Check each line of the entries below for the word "Ocak" and state only how many lines have it.

Top of Records shown

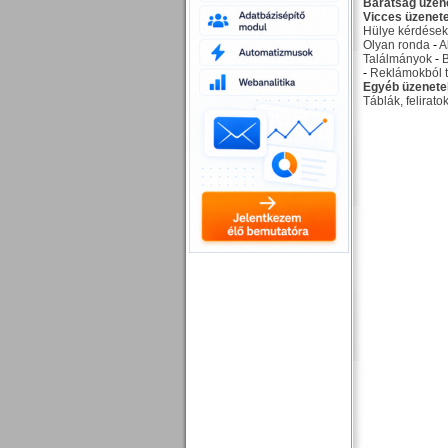
Barátság üzen
Vicces üzenet
Hülye kérdések
Olyan ronda
-
A
Találmányok
-
-
Reklámokból t
Egyéb üzenete
Táblák, felirato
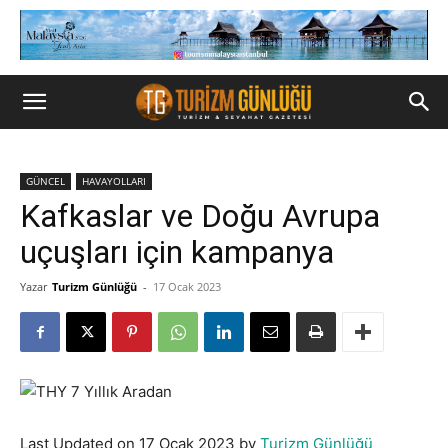
GÜNCEL
HAVAYOLLARI
Kafkaslar ve Doğu Avrupa
uçuşları için kampanya
Yazar
Turizm Günlüğü
-
17 Ocak 2023
Last Updated on 17 Ocak 2023 by
Turizm Günlüğü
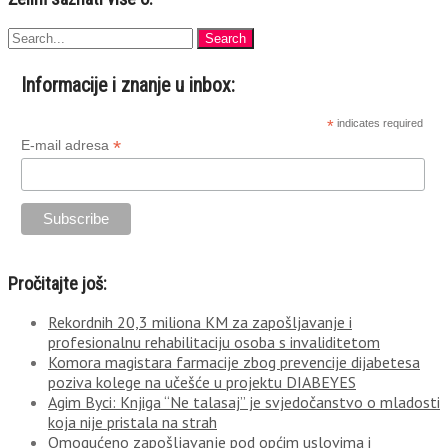
Informacije i znanje u inbox:
*
indicates required
*
E-mail adresa
Pročitajte još:
Rekordnih 20,3 miliona KM za zapošljavanje i
profesionalnu rehabilitaciju osoba s invaliditetom
Komora magistara farmacije zbog prevencije dijabetesa
poziva kolege na učešće u projektu DIABEYES
Agim Byci: Knjiga “Ne talasaj” je svjedočanstvo o mladosti
koja nije pristala na strah
Omogućeno zapošljavanje pod općim uslovima i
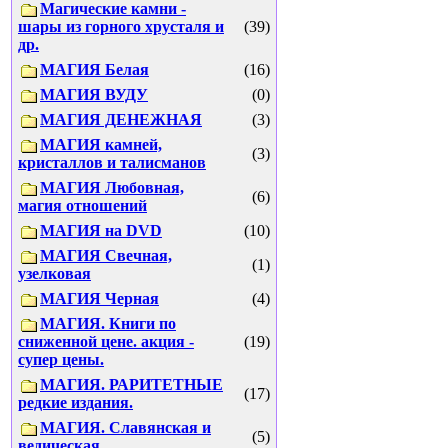
Магические камни -
шары из горного хрусталя и
(39)
др.
МАГИЯ Белая
(16)
МАГИЯ ВУДУ
(0)
МАГИЯ ДЕНЕЖНАЯ
(3)
МАГИЯ камней,
(3)
кристаллов и талисманов
МАГИЯ Любовная,
(6)
магия отношений
МАГИЯ на DVD
(10)
МАГИЯ Свечная,
(1)
узелковая
МАГИЯ Черная
(4)
МАГИЯ. Книги по
сниженной цене. акция -
(19)
супер цены.
МАГИЯ. РАРИТЕТНЫЕ
(17)
редкие издания.
МАГИЯ. Славянская и
(5)
ведическая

Bottom of Records shown

--- Written response ---
2